Shanahan menjelaskan, keputusan itu sebagai tanggapan atas permintaan Komando Pusat AS (CENTCOM), saran Kepala Staf Gabungan dan hasil konsultasi dengan Gedung Putih.
"Saya telah memberi otorisasi kepada sekitar 1.000 pasukan tambahan untuk tujuan pertahanan guna mengatasi ancaman udara, laut, dan darat di Timur Tengah," katanya dalam sebuah pernyataan, dilansir dari laman Anadolu Agency, Selasa (18/6).
Keputusan itu, kata Shanahan, diambil juga terkait serangan terhadap dua kapal tanker minyak di Teluk Oman dekat Selat Hormuz pada pekan lalu.
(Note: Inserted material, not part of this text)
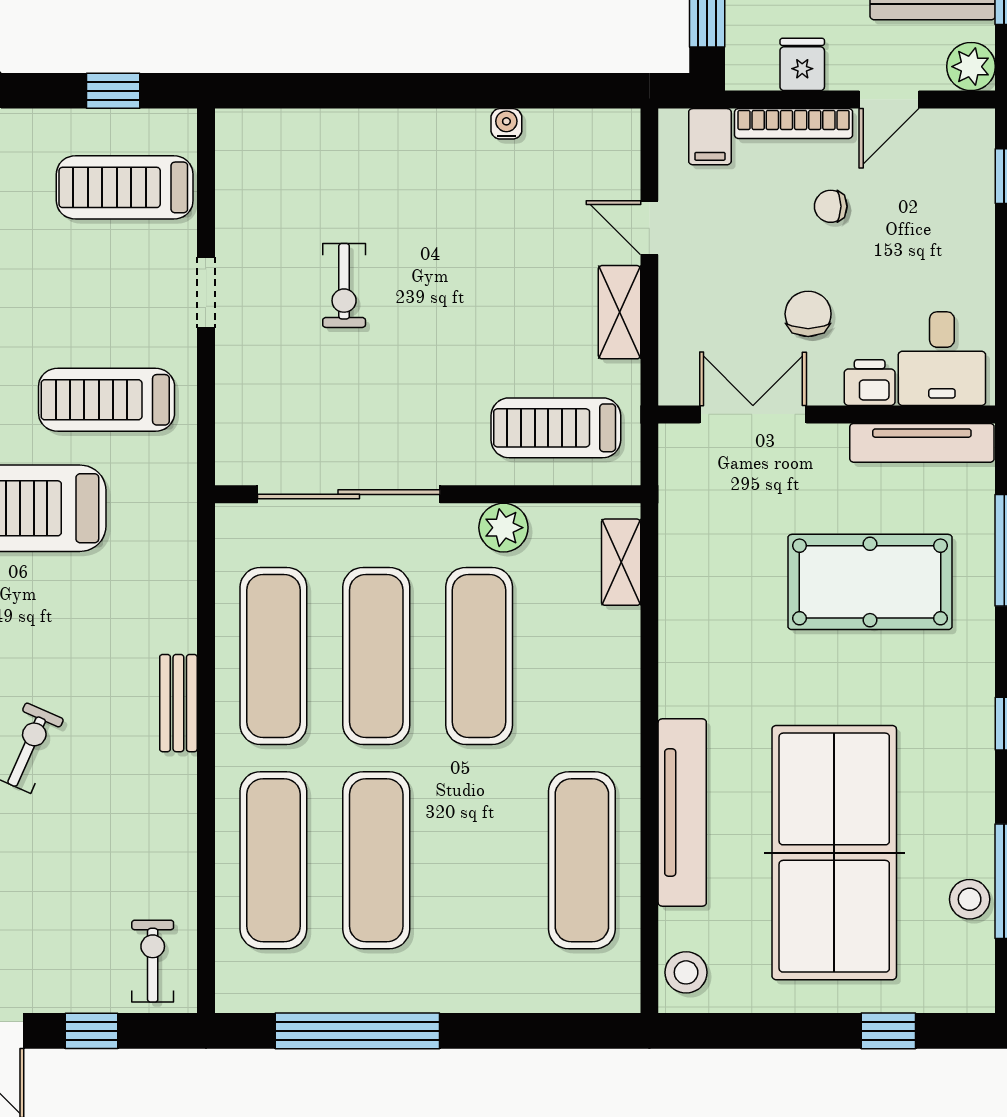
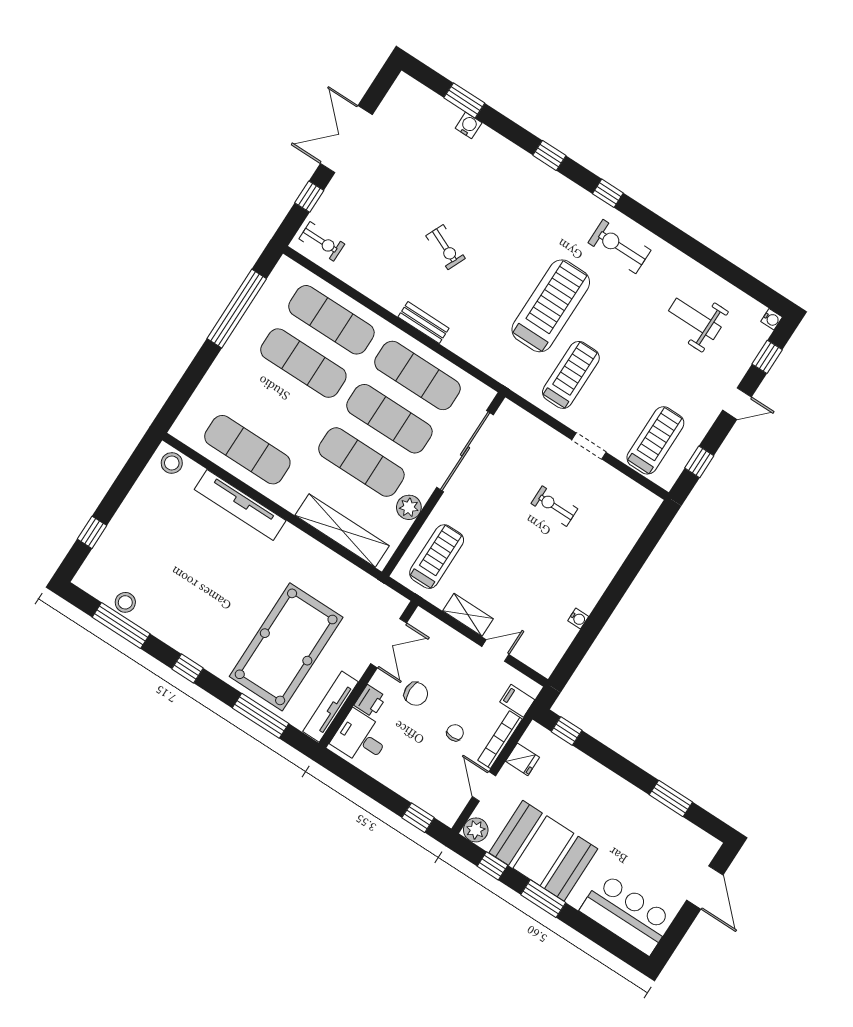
shelving: (621, 562) -> (342, 530), width x2.20, depth x1.33
pool table: (870, 582) -> (286, 647), width x1.36, depth x1.32
table tennis table: (834, 853) -> (182, 558), removed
Pihak AS mengatakan Iran berada di balik serangan itu. Tetapi, Iran membantah tuduhan tersebut.
"Serangan-serangan Iran baru-baru ini memvalidasi intelijen yang andal dan kredibel yang kami terima atas perilaku bermusuhan oleh pasukan Iran dan kelompok-kelompok proksi mereka yang mengancam personel dan kepentingan AS di seluruh kawasan," ujarnya.
Shanahan juga menegaskan, AS tidak mencari konflik dengan Iran. "Kami akan terus memantau situasi dengan rajin dan melakukan penyesuaian untuk memaksa tingkat yang diperlukan mengingat ada pelaporan intelijen dan ancaman yang dapat dipercaya," ujarnya.
Ketegangan telah meningkat antara AS dan Iran sejak tahun lalu, ketika AS secara sepihak menarik diri dari pakta nuklir antara Republik Islam dan lima anggota tetap Dewan Keamanan PBB plus Jerman.
Pemerintahan Presiden Donald Trump telah melakukan sejumlah tindakan untuk membatalkan perjanjian, termasuk pengenaan kembali sanksi AS terhadap minyak Iran. Iran pun berjanji untuk terus mengekspor minyak meski ada sanksi AS dan mengancam akan menutup Selat Hormuz jika dicegah menggunakan jalur air strategis.